Historical and Political Context
The translator’s understanding of the poem’s context plays a role behind the scenes, but it is a crucial role. Reverse engineering a poet’s psychological state when he wrote a particular poem is a mug’s game in which, nevertheless, a translator must dabble. But, knowing that the poem is a made thing, an artifact that stands outside the poet, translators ought to try and comprehend just where the poem stands in relation to its life and times. Poems do not always communicate at face value and a context-less translation might accidentally convey the opposite of the original’s meaning.
Up until the 1930s, all human beings read literary works exclusively for their surface meanings. Then Leo Strauss emerged, like Prometheus carrying esoteric fire from heaven, and taught humanity that sometimes authors hide things beneath the surface and between the lines. This stunning revelation ran through political philosophy seminars like wildfire and created a secular priesthood of readers versed in that subtle hermeneutics we now know by the mellifluous neologism: Straussianism.
We’re all grateful and wonder what reading was like before Strauss’s ministrations?
But seriously, which word to choose among several likely alternatives often hinges on the translator’s understanding of the big picture. This is where translation and original composition differ to some degree. While a poet without any learning but his own experience might achieve wonders inspired by the muses, a translator usually has to have something of the scholar about him and be disciplined in the traces. A great translator must be a great reader first and foremost—someone with a broad outlook and sympathetic intelligence. This is one of the many reasons translation is such an effective tool in education.
Taken all together, the translator’s task is very much like any student’s.
But there is an important distinction. The student often studies under the external compulsion of a teacher who strives to march his pupils through an understanding of each poem in a systematic way similar to the outline above. This is not an article about pedagogy, but if the teacher (and the poem) have earned the attention and affection of the student, then this works great. If not, then not. The translator, unlike many students, brings his own motivation to the work of understanding a poem, a motivation that is deepened by the practical attractiveness of solving a problem. Teachers might note the role translation can play in motivating students to engage with and integrate great literature.
The final element necessary for a good translation of a poem is perhaps the hardest of all. It is the spark of the poetic that allows the translation to stand on its own as a poem. It seems to me that this spark is unearned—yes, the ground-game has to be perfect: blocking and tackling each line just so, but in the end, a perfectly executed translation might not become luminous like the original. It appears to me that this is up to the muses who trade almost indiscriminately in talent and hard work alongside dumb luck and happy accident.
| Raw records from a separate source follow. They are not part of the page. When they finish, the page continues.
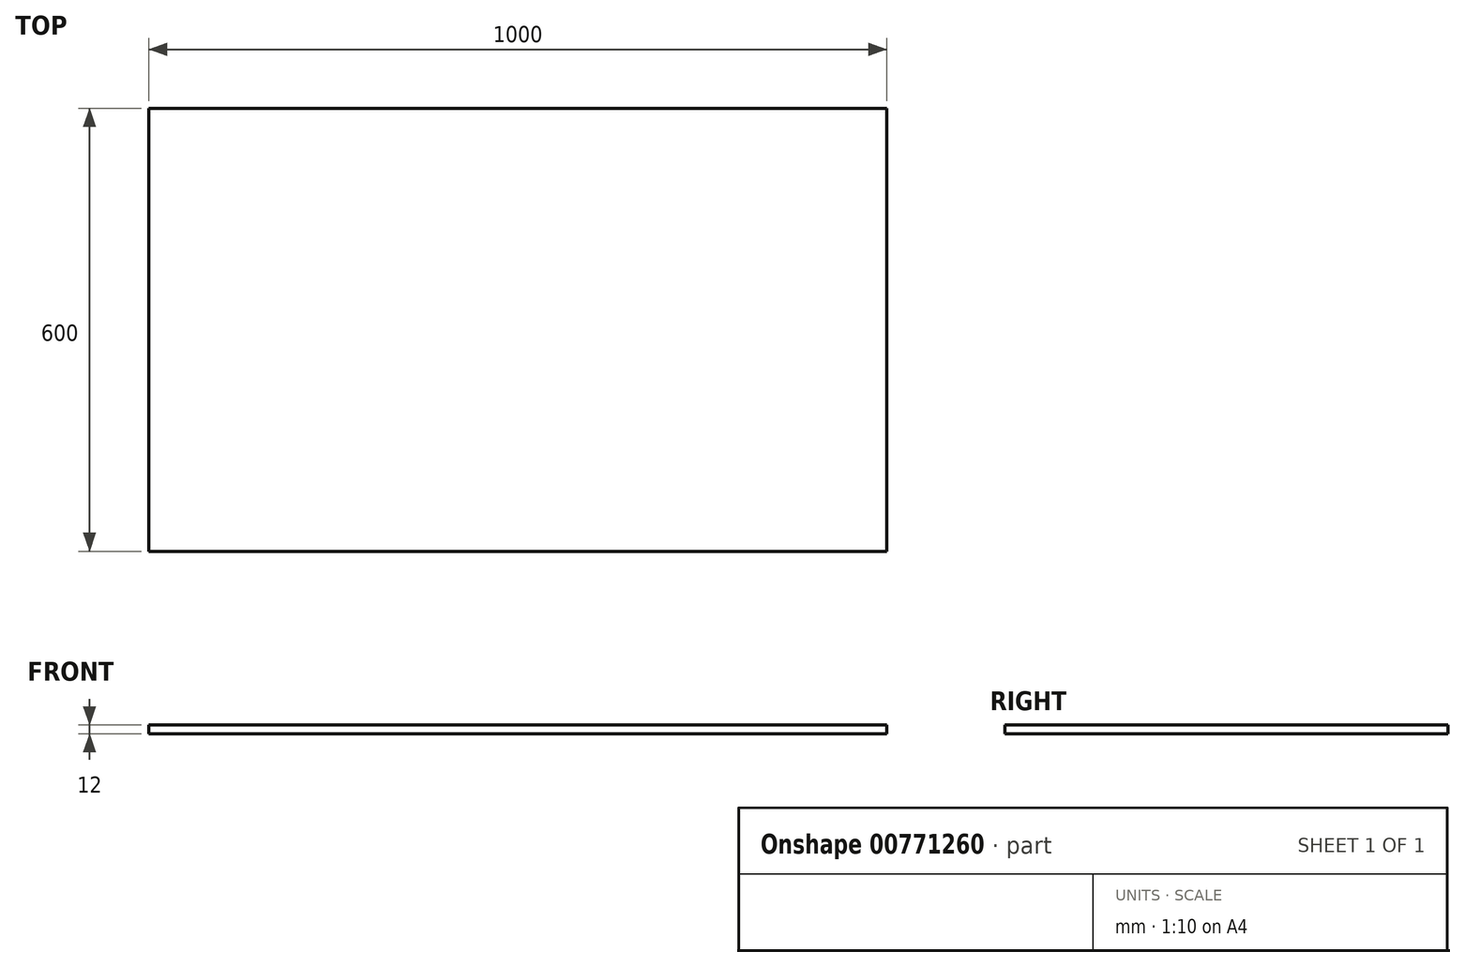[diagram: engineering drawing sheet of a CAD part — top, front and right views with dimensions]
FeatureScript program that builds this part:
annotation { "Feature Type Name" : "Feature", "Feature Type Description" : "" }
export const myFeature = defineFeature(function(context is Context, id is Id, definition is map)
    precondition{}
    {
        {
            var Q0;
            Q0=qCreatedBy(makeId("Top.planeOp"),FACE);
            var sketch = newSketch(context, id + "F0", { "sketchPlane" : qUnion([Q0])});
            skLineSegment(sketch, "E0.bottom", {"start": v(-500, 300) * mm, "end": v(500, 300) * mm});
            skLineSegment(sketch, "E0.top", {"start": v(-500, -300) * mm, "end": v(500, -300) * mm});
            skLineSegment(sketch, "E0.left", {"start": v(-500, 300) * mm, "end": v(-500, -300) * mm});
            skLineSegment(sketch, "E0.right", {"start": v(500, 300) * mm, "end": v(500, -300) * mm});
            skPoint(sketch, "E0.middle", {"position": v(0, 0) * mm});
            skSolve(sketch);
        }
        {
            var Q0;
            Q0 = qSketchRegion(id + "F0", true);
            extrude(context, id + "F1", {"entities" : qUnion([Q0]), "depth" : 12 * mm, "offsetDistance" : 25 * mm});
        }
    });
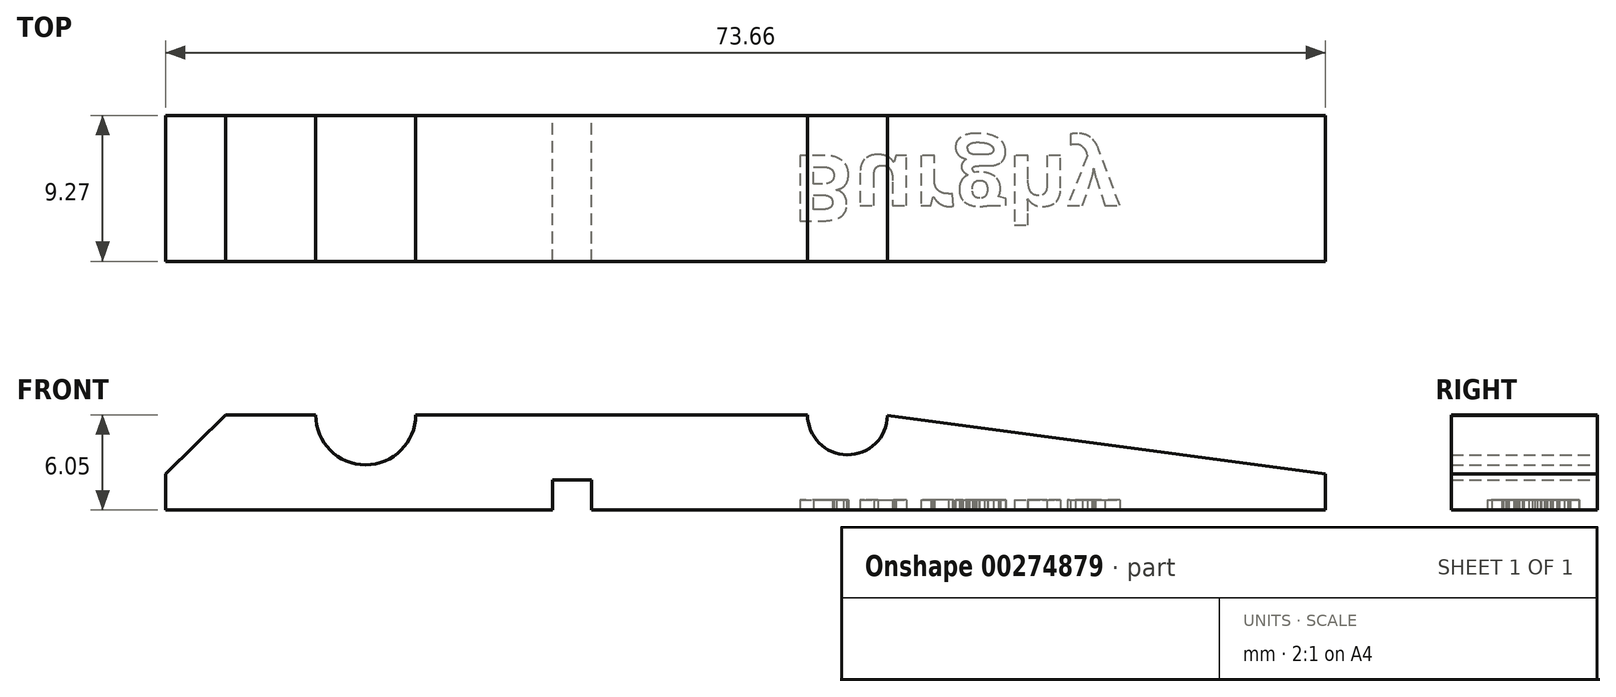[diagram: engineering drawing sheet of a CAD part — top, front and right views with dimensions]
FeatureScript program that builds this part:
annotation { "Feature Type Name" : "Feature", "Feature Type Description" : "" }
export const myFeature = defineFeature(function(context is Context, id is Id, definition is map)
    precondition{}
    {
        {
            var Q0;
            Q0=qCreatedBy(makeId("Front.planeOp"),FACE);
            var sketch = newSketch(context, id + "F0", { "sketchPlane" : qUnion([Q0])});
            skLineSegment(sketch, "E0.bottom", {"start": v(-10.9, -2.29) * mm, "end": v(13.66, -2.29) * mm});
            skLineSegment(sketch, "E0.left", {"start": v(-10.9, -2.29) * mm, "end": v(-10.9, 0) * mm});
            skLineSegment(sketch, "E0.right", {"start": v(62.76, -2.29) * mm, "end": v(62.76, 0) * mm});
            skLineSegment(sketch, "E1.top", {"start": v(-7.09, 3.76) * mm, "end": v(-1.37, 3.76) * mm});
            skLineSegment(sketch, "E2", {"start": v(-7.09, 3.76) * mm, "end": v(-10.9, 0) * mm});
            skLineSegment(sketch, "E3", {"start": v(34.95, 3.71) * mm, "end": v(62.76, 0) * mm});
            skArc(sketch, "E4", {"start": v(-1.37, 3.76) * mm, "mid": v(1.8, 0.58) * mm, "end": v(4.98, 3.76) * mm});
            skLineSegment(sketch, "E5.trimOffspring", {"start": v(4.98, 3.76) * mm, "end": v(29.87, 3.76) * mm});
            skPoint(sketch, "E6.center.orphan", {"position": v(32.4, 3.76) * mm});
            skArc(sketch, "E7", {"start": v(29.87, 3.76) * mm, "mid": v(32.38, 1.22) * mm, "end": v(34.95, 3.71) * mm});
            skLineSegment(sketch, "E8.top", {"start": v(13.66, -0.38) * mm, "end": v(16.15, -0.38) * mm});
            skLineSegment(sketch, "E8.left", {"start": v(13.66, -2.29) * mm, "end": v(13.66, -0.38) * mm});
            skLineSegment(sketch, "E8.right", {"start": v(16.15, -2.29) * mm, "end": v(16.15, -0.38) * mm});
            skLineSegment(sketch, "E9.trimOffspring", {"start": v(16.15, -2.29) * mm, "end": v(62.76, -2.29) * mm});
            skSolve(sketch);
        }
        {
            var Q0;
            Q0=makeQuery(id+"F0.imprint","IMPRINT",FACE,{"disambiguationData":[TD([[makeQuery(id+"F0.imprint","IMPRINT",EDGE,{"derivedFrom":sQuery(id+"F0.wireOp",EDGE,"E0.bottom")}),1.0]])]});
            extrude(context, id + "F1", {"entities" : qUnion([Q0]), "depth" : 9.27 * mm});
        }
        {
            var Q0;
            Q0=makeQuery(id+"F1.opExtrude","SWEPT_FACE",FACE,{"disambiguationData":[OSD([sQuery(id+"F0.wireOp",EDGE,"E9.trimOffspring")])]});
            var sketch = newSketch(context, id + "F2", { "sketchPlane" : qUnion([Q0])});
            skText(sketch, "E10", { "text": "Burghy", "fontName": "OpenSans-Bold.ttf"});
            const initialGuessF2  = {"E10": [0.02885, 0.00254, 1, 0, 0.0042]};
            skSetInitialGuess(sketch, initialGuessF2);
            skSolve(sketch);
        }
        {
            var Q0;
            Q0 = qSketchRegion(id + "F2", true);
            extrude(context, id + "F3", {"entities" : qUnion([Q0]), "operationType" : NewBodyOperationType.REMOVE, "oppositeDirection" : true, "depth" : 0.64 * mm});
        }
    });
Was William James referring to poetry in the quote you include here? If so, in that light, he would seem to be a kind of precursor to Strauss. Meanwhile, I like your comparison of translation to problem solving. Indeed! And your reference to the muses, so courted in past ages, but so often forgotten in our own. One last thing: when I have translated a poem, my desire has been to immerse myself so deeply into the original that I might almost become one flesh with it, as it were, and only then be able to bring forth an entirely new poem of my own.